しかし、それに加えて低価格というのは難しいことです。
その生産工程を理解せずに不相応な安さを求めた所に、嘘やだましを助長する温床ができたように思うのです。
 大まかにでも生産や流通の流れを知り、適正な対価を理解する土台づくりが必要です。
 さて、アレルギーは個人差を特徴とする病態であり、ごく微量の混入物でも激しい症状にみまわれることがあります。
従って、アレルギーを意識して製品を作るなら、原材料の選定から製造工程、包装容器にいたるまで徹底した管理と誠実な情報提供が求められます。

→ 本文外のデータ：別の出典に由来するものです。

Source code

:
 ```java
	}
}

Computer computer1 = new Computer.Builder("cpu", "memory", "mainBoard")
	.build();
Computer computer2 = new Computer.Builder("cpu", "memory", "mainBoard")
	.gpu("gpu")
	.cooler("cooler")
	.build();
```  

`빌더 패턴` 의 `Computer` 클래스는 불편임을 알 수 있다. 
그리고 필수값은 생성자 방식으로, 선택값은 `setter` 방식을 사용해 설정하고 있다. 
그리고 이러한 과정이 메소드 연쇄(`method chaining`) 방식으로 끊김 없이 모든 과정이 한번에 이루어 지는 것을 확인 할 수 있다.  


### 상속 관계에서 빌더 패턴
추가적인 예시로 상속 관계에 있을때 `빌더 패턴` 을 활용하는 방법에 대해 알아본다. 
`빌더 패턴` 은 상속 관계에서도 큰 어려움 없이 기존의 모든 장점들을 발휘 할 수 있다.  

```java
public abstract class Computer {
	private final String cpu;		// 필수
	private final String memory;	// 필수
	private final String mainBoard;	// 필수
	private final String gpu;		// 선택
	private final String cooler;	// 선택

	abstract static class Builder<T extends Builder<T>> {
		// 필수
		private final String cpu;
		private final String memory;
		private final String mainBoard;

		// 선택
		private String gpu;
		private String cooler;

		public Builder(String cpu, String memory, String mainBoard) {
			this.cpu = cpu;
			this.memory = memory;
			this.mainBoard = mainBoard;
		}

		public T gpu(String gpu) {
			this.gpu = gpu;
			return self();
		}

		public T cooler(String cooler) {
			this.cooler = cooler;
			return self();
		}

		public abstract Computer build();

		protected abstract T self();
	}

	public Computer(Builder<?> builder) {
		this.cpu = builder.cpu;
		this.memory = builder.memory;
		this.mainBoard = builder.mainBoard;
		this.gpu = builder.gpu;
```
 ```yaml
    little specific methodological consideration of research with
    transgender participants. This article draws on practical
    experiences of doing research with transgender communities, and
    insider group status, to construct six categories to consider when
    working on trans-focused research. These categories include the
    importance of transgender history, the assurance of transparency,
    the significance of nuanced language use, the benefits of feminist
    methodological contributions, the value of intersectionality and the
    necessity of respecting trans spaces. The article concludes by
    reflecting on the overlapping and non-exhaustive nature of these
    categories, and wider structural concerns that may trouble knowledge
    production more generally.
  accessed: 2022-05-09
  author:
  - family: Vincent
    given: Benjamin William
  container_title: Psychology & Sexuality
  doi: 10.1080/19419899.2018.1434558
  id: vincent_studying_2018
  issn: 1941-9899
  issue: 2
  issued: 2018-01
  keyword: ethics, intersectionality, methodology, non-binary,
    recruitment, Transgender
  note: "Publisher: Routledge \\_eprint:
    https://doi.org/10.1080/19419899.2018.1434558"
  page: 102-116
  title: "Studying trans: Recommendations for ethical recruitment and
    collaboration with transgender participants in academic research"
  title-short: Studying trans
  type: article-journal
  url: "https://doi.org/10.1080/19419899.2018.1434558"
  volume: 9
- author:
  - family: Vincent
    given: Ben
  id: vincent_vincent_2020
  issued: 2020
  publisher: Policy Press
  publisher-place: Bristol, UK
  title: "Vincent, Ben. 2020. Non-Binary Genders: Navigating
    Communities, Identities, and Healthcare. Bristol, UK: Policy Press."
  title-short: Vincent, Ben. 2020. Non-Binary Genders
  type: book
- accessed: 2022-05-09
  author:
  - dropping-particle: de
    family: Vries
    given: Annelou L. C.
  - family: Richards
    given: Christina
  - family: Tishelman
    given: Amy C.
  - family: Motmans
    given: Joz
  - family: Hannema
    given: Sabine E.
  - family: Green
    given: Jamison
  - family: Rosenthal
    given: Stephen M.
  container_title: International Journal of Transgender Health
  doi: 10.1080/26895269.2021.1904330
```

そこに「秘密」などという言葉が入り込む余地はありません。
 また、アレルギー用に食事を作る人は、食材や調理法の知識を深めていますから、ある程度の情報を加えるだけで適正な価格を理解できる基礎があります。
 そこで、食物アレルギーを突破口にして、食品に対する理解と信頼を回復できないものかと考えました。
 その試みとして、アレルギー患者という消費者サイドからの提案を持ち込んでレトルトカレーの開発を求めることにしました。
 
 
開発企業への提案
 近年、小学校の宿泊学習などのイベントでは、カレーを作ることが多い。
これまで、食物アレルギーの児童には、自宅で作り冷凍したカレーを現地で解凍するよう指導してきたが、母親や現地スタッフの負担は想像を超えるものがあった。
理想的には、個人差の理解を深める教育的配慮から、制約のある児童に合わせて食材を選ぶか、一部を別に作ることが望ましいが、ルーを変えてカレーを一人前だけ別に作ることは現実的とは言えない。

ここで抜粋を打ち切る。